Overview

Standard setting organizations (“SSO”) help manufacturers produce products that operate compatibly.

SSOs set technical specifications that ensure that a variety of products from different manufacturers operate compatibly. Without standards, there would be no guarantee that a particular set of headphones, for example, would work with one's personal music player.

Microsoft Corp. v. Motorola, Inc., 795 F. 3d 1024, 1030 (9th Cir. 2015).

Standards generally incorporate patented technologies including technologies owned by member firms.

But because SSO standards often incorporate patented technology, all manufacturers who implement a standard must obtain a license to use those standard-essential patents ("SEPs").

Microsoft Corp. v. Motorola, Inc., 795 F. 3d 1024, 1030 (9th Cir. 2015).

Standard setting organizations sometimes favor unpatented technologies or require members to disclose their intellectual property rights during the development phase of standard setting.

Both JEDEC and EIA have a written patent policy encouraging the adoption of standards free of patented items or processes. At least by 1993, the EIA/JEDEC patent policy required members to disclose patents and patent applications related to the standardization work of the committees.

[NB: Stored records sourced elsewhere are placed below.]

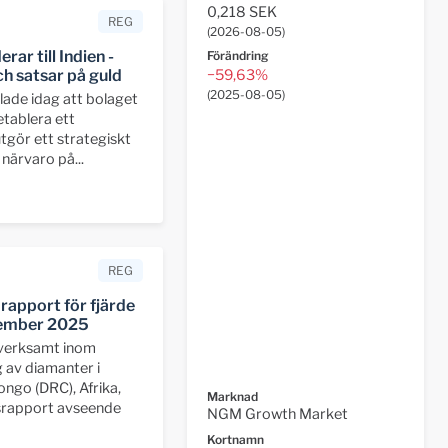
0,218 SEK
REG
(
2026-08-05
)
ar till Indien -
Förändring
−59,63%
h satsar på guld
(
2025-08-05
)
ade idag att bolaget
etablera ett
utgör ett strategiskt
 närvaro på...
REG
apport för fjärde
ecember 2025
 verksamt inom
 av diamanter i
ngo (DRC), Afrika,
Marknad
srapport avseende
NGM Growth Market
Kortnamn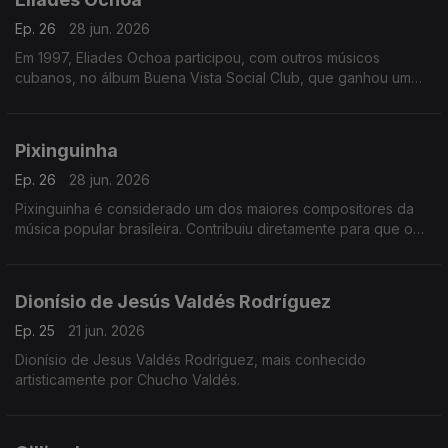
Ep. 26
28 jun. 2026
Em 1997, Eliades Ochoa participou, com outros músicos
cubanos, no álbum Buena Vista Social Club, que ganhou um
Grammy na categoria de Música Tropical.
Pixinguinha
Ep. 26
28 jun. 2026
Pixinguinha é considerado um dos maiores compositores da
música popular brasileira. Contribuiu diretamente para que o
choro encontrasse uma forma musical definitiva.
Dionísio de Jesús Valdés Rodríguez
Ep. 25
21 jun. 2026
Dionísio de Jesus Valdés Rodríguez, mais conhecido
artisticamente por Chucho Valdés.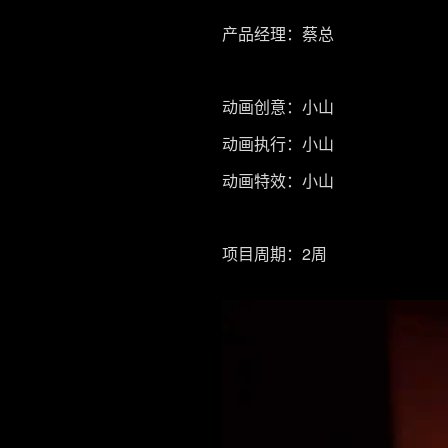
产品经理：蔡总
动画创意：小山
动画执行：小山
动画特效：小山
项目周期：2周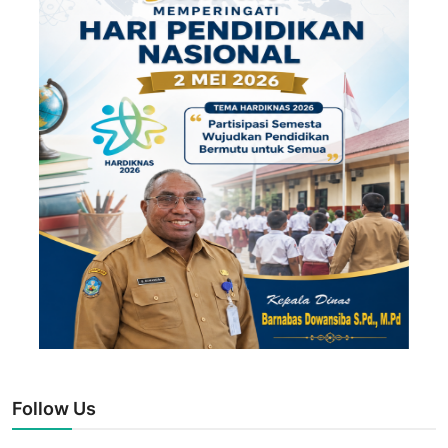
Follow Us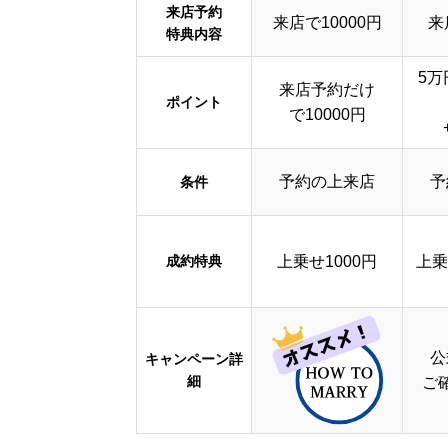
来店予約
来店で10000円
来
特典内容
5万
来店予約だけ
ポイント
で10000円
予約の上来店
予
条件
成約特典
上乗せ1000円
上乗
公
キャンペーン詳
細
ご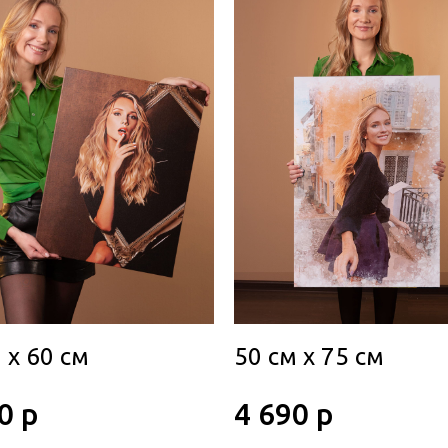
 х 60 см
50 см х 75 см
0 р
4 690 р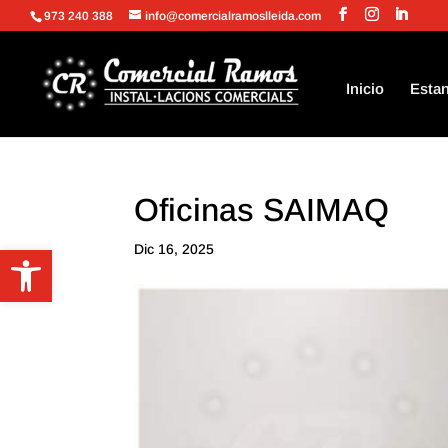
973 240 388
info@comercialramoslleida.com
Inicio
Estan
Oficinas SAIMAQ
Abrir barra de herramientas
Dic 16, 2025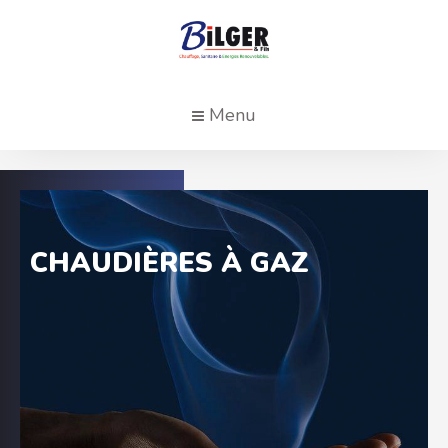
Aller
au
contenu
principal
Menu
CHAUDIÈRES À GAZ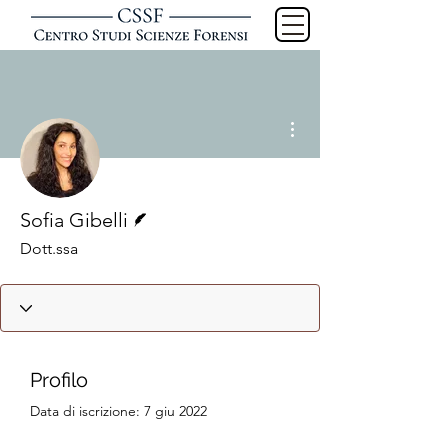
Altre azioni
Redattore
Sofia Gibelli
Dott.ssa
Profilo
Data di iscrizione: 7 giu 2022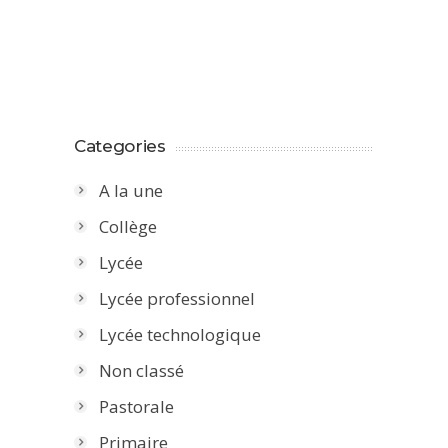
Categories
A la une
Collège
Lycée
Lycée professionnel
Lycée technologique
Non classé
Pastorale
Primaire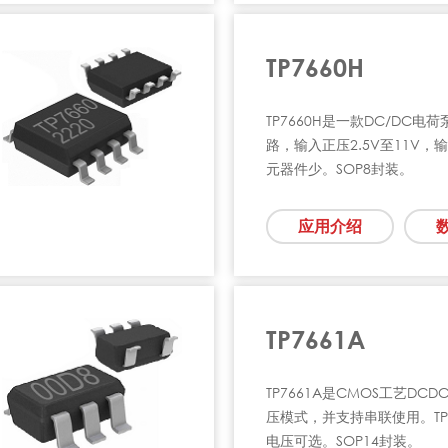
TP7660H
TP7660H是一款DC/DC
路，输入正压2.5V至11V，输
元器件少。SOP8封装。
应用介绍
TP7661A
TP7661A是CMOS工艺DC
压模式，并支持串联使用。TP
电压可选。SOP14封装。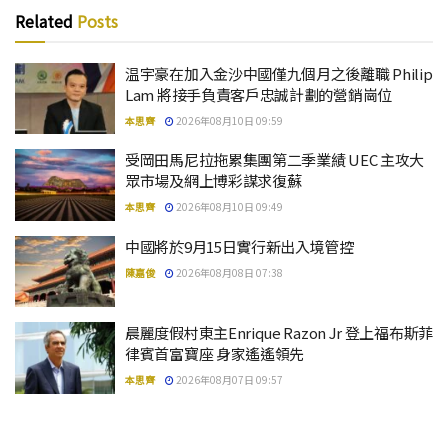
Related
Posts
温宇豪在加入金沙中國僅九個月之後離職 Philip
Lam 將接手負責客戶忠誠計劃的營銷崗位
本思齊
2026年08月10日 09:59
受岡田馬尼拉拖累集團第二季業績 UEC 主攻大
眾市場及網上博彩謀求復蘇
本思齊
2026年08月10日 09:49
中國將於9月15日實行新出入境管控
陳嘉俊
2026年08月08日 07:38
晨麗度假村東主Enrique Razon Jr 登上福布斯菲
律賓首富寶座 身家遙遙領先
本思齊
2026年08月07日 09:57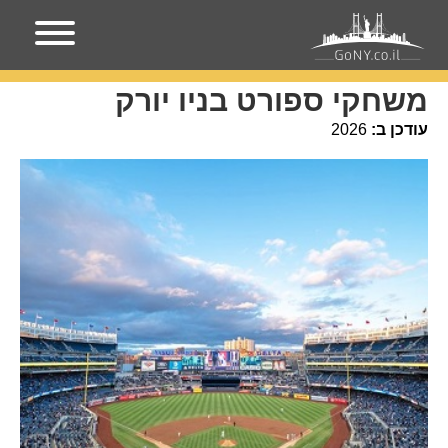
עמוד הבית
אירועים בניו-יורק
משחקי ספורט בניו יורק
משחקי ספורט בניו יורק
עודכן ב:
2026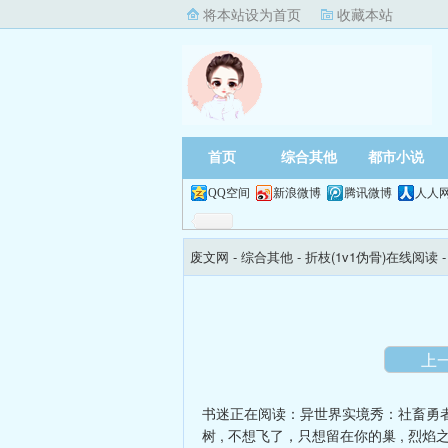
将本站设为首页
收藏本站
首页
综合其他
都市小说
QQ空间
新浪微博
腾讯微博
人人
废文网
- 综合其他 -
折枝(1v1伪骨)在线阅读
上
书迷正在阅读：
异世界实境秀：社畜勇
树
,
不想飞了，只想留在你的巢
,
烈焰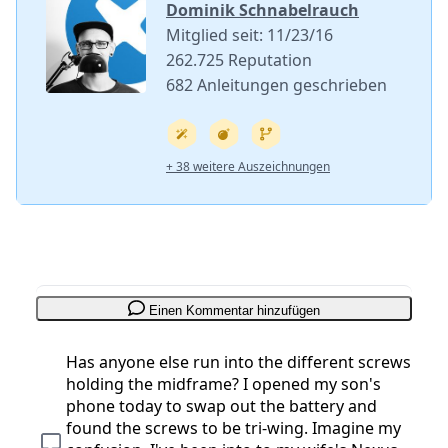
Dominik Schnabelrauch
Mitglied seit: 11/23/16
262.725 Reputation
682 Anleitungen geschrieben
+ 38 weitere Auszeichnungen
Einen Kommentar hinzufügen
Has anyone else run into the different screws
holding the midframe? I opened my son's
phone today to swap out the battery and
found the screws to be tri-wing. Imagine my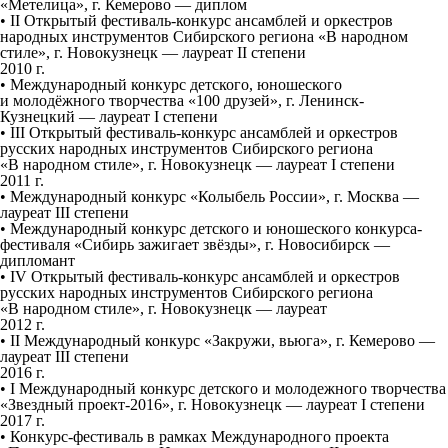
«Метелица», г. Кемерово — диплом
•
II
Открытый фестиваль-конкурс ансамблей и оркестров
народных инструментов Сибирского региона «В народном
стиле», г. Новокузнецк — лауреат
II
степени
2010 г.
• Международный конкурс детского, юношеского
и молодёжного творчества «100 друзей», г. Ленинск-
Кузнецкий — лауреат
I
степени
•
III
Открытый фестиваль-конкурс ансамблей и оркестров
русских народных инструментов Сибирского региона
«В народном стиле», г. Новокузнецк — лауреат I степени
2011 г.
• Международный конкурс «Колыбель России», г. Москва —
лауреат
III
степени
• Международный конкурс детского и юношеского конкурса-
фестиваля «Сибирь зажигает звёзды», г. Новосибирск —
дипломант
•
IV
Открытый фестиваль-конкурс ансамблей и оркестров
русских народных инструментов Сибирского региона
«В народном стиле», г. Новокузнецк — лауреат
2012 г.
•
II
Международный конкурс «Закружи, вьюга», г. Кемерово —
лауреат III степени
2016 г.
•
I
Международный конкурс детского и молодежного творчества
«Звездный проект-2016», г. Новокузнецк — лауреат I степени
2017 г.
• Конкурс-фестиваль в рамках Международного проекта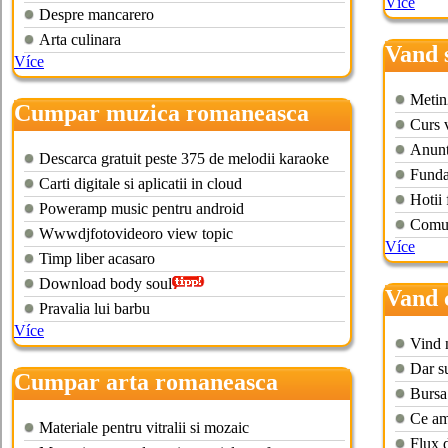
Více
Despre mancarero
Arta culinara
Vand 
Více
Metin
Cumpar muzica romaneasca
Curs 
Anuntu
Descarca gratuit peste 375 de melodii karaoke
Fundat
Carti digitale si aplicatii in cloud
Hotii 
Poweramp music pentru android
Comun
Wwwdjfotovideoro view topic
Více
Timp liber acasaro
Download body soul
Vand
Pravalia lui barbu
Více
Vind 
Dar s
Cumpar arta romaneasca
Bursa
Ce am
Materiale pentru vitralii si mozaic
Flux d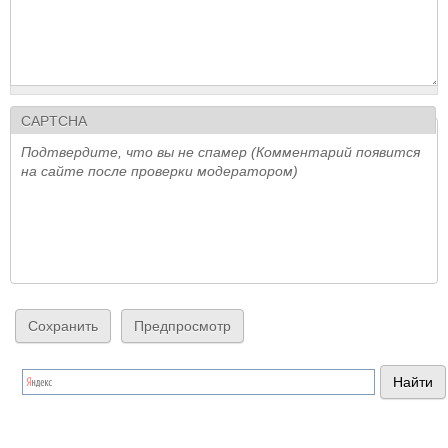
CAPTCHA
Подтвердите, что вы не спамер (Комментарий появится
на сайте после проверки модератором)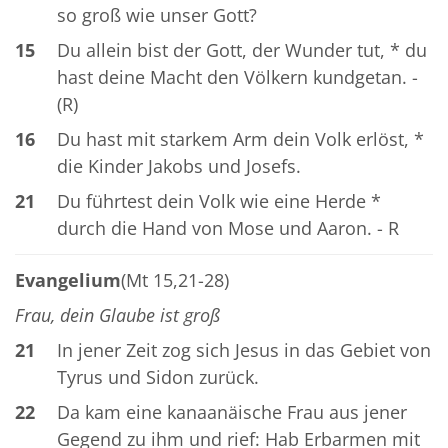
so groß wie unser Gott?
15
Du allein bist der Gott, der Wunder tut, * du
hast deine Macht den Völkern kundgetan. -
(R)
16
Du hast mit starkem Arm dein Volk erlöst, *
die Kinder Jakobs und Josefs.
21
Du führtest dein Volk wie eine Herde *
durch die Hand von Mose und Aaron. - R
Evangelium
(Mt 15,21-28)
Frau, dein Glaube ist groß
21
In jener Zeit zog sich Jesus in das Gebiet von
Tyrus und Sidon zurück.
22
Da kam eine kanaanäische Frau aus jener
Gegend zu ihm und rief: Hab Erbarmen mit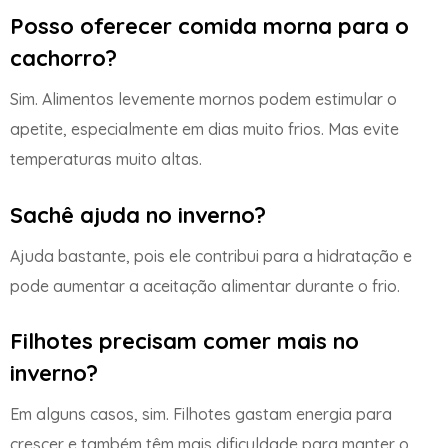
Posso oferecer comida morna para o
cachorro?
Sim. Alimentos levemente mornos podem estimular o
apetite, especialmente em dias muito frios. Mas evite
temperaturas muito altas.
Sachê ajuda no inverno?
Ajuda bastante, pois ele contribui para a hidratação e
pode aumentar a aceitação alimentar durante o frio.
Filhotes precisam comer mais no
inverno?
Em alguns casos, sim. Filhotes gastam energia para
crescer e também têm mais dificuldade para manter o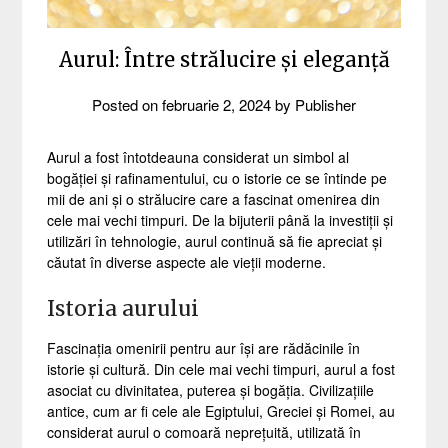
Aurul: Între strălucire și eleganță
Posted on
februarie 2, 2024
by
Publisher
Aurul a fost întotdeauna considerat un simbol al
bogăției și rafinamentului, cu o istorie ce se întinde pe
mii de ani și o strălucire care a fascinat omenirea din
cele mai vechi timpuri. De la bijuterii până la investiții și
utilizări în tehnologie, aurul continuă să fie apreciat și
căutat în diverse aspecte ale vieții moderne.
Istoria aurului
Fascinația omenirii pentru aur își are rădăcinile în
istorie și cultură. Din cele mai vechi timpuri, aurul a fost
asociat cu divinitatea, puterea și bogăția. Civilizațiile
antice, cum ar fi cele ale Egiptului, Greciei și Romei, au
considerat aurul o comoară neprețuită, utilizată în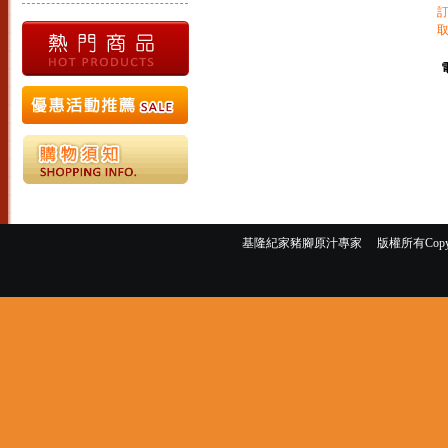
基隆紀家豬腳原汁專家 版權所有Copyright ©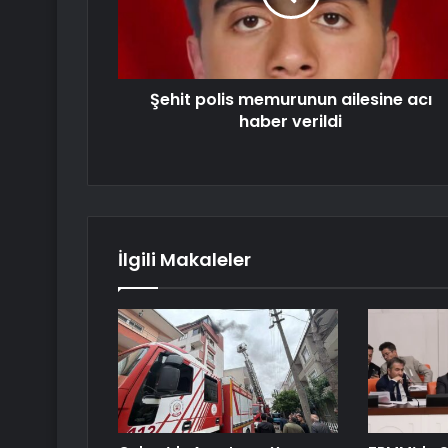
Şehit polis memurunun ailesine acı
haber verildi
İlgili Makaleler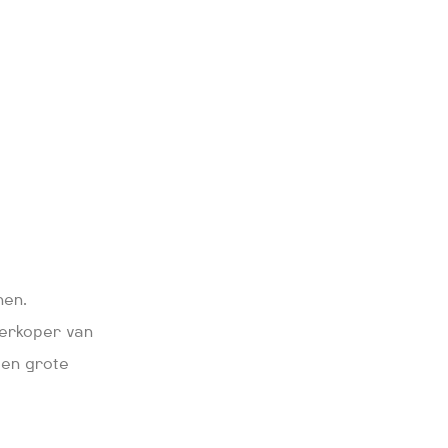
nen.
verkoper van
een grote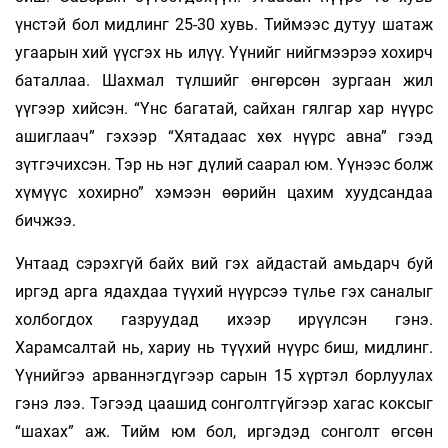
үнстэй бол мидлинг 25-30 хувь. Тиймээс дутуу шатаж
угаарын хий үүсгэх нь илүү. Үүнийг нийгмээрээ хохирч
баталлаа. Шахмал түлшийг өнгөрсөн зургаан жил
үүгээр хийсэн. “Үнс багатай, сайхан гялгар хар нүүрс
ашиглаач” гэхээр “Хятадаас хөх нүүрс авна” гээд
зүтгэчихсэн. Тэр нь нэг дүлий саарал юм. Үүнээс болж
хүмүүс хохирно” хэмээн өөрийн цахим хуудсандаа
бичжээ.
Унтаад сэрэхгүй байх вий гэх айдастай амьдарч буй
иргэд арга ядахдаа түүхий нүүрсээ түлье гэх саналыг
холбогдох газруудад ихээр ирүүлсэн гэнэ.
Харамсалтай нь, хариу нь түүхий нүүрс биш, мидлинг.
Үүнийгээ арваннэгдүгээр сарын 15 хүртэл борлуулах
гэнэ лээ. Тэгээд цаашид сонголтгүйгээр хагас коксыг
“шахах” аж. Тийм юм бол, иргэдэд сонголт өгсөн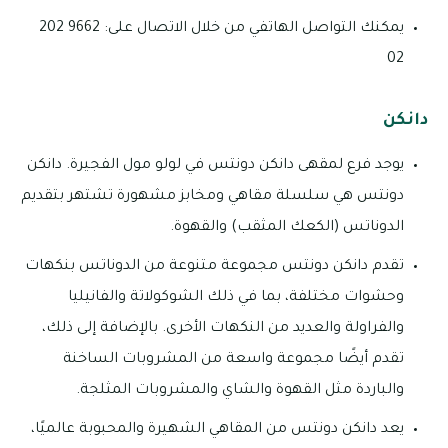
يمكنك التواصل الهاتفي من خلال الاتصال على: 9662 202
02
دانكن
يوجد فرع لمقهى دانكن دونتس في لولو مول الفجيرة. دانكن
دونتس هي سلسلة مقاهي ومخابز مشهورة تشتهر بتقديم
الدوناتس (الكعك المثقب) والقهوة.
تقدم دانكن دونتس مجموعة متنوعة من الدوناتس بنكهات
وحشوات مختلفة، بما في ذلك الشوكولاتة والفانيليا
والفراولة والعديد من النكهات الأخرى. بالإضافة إلى ذلك،
تقدم أيضًا مجموعة واسعة من المشروبات الساخنة
والباردة مثل القهوة والشاي والمشروبات المثلجة.
يعد دانكن دونتس من المقاهي الشهيرة والمحبوبة عالميًا،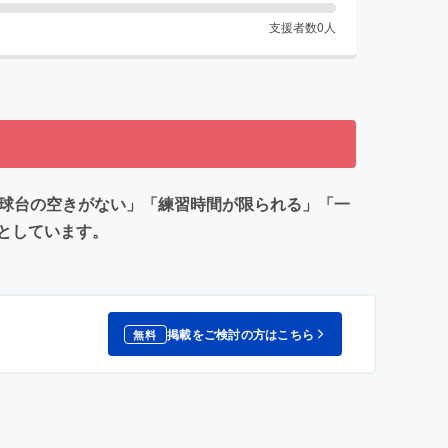
支援者数
0
人
卓球台の空きがない」「練習時間が限られる」「一
としています。
掲載をご検討の方はこちら
無料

Rambus Inc. v. Infineon Technologies AG, 318 F. 3d 1081, 1085 (Fed. Cir. 2003).

Members have faced antitrust liability before the FTC for misrepresenting their ownership in intellectual property assets to SSOs.

In actions brought before the Federal Trade Commission ("FTC"), patent holders have faced antitrust liability for misrepresenting to an SDO that they did not hold IPRs in essential technologies, and then, after a standard had been adopted, seeking to enforce those IPRs.

Broadcom Corp. v. Qualcomm Inc., 501 F. 3d 297, 310 (3rd Cir. 2008).

SSOs often ask members license on reasonable and non-discriminatory terms.

[Many] SDOs require firms supplying essential technologies for inclusion in a prospective standard to commit to licensing their technologies on FRAND terms. … A firm's FRAND commitment, therefore, is a factor — and an important factor — that the SDO will consider in evaluating the suitability of a given proprietary technology vis-a-vis competing technologies.

Broadcom Corp. v. Qualcomm Inc., 501 F. 3d 297, 313 (3rd Cir. 2008).

Furthermore, SSO members sometimes waive their right to assert infringement claims against standard-compliant products.

A member of an open standard setting organization may be equitably estopped or may have impliedly waived its right to assert infringement claims against standard-compliant products.

Hynix Semiconductor Inc. v. Rambus Inc., 645 F. 3d 1336, 1347-48 (Fed. Cir. 2011).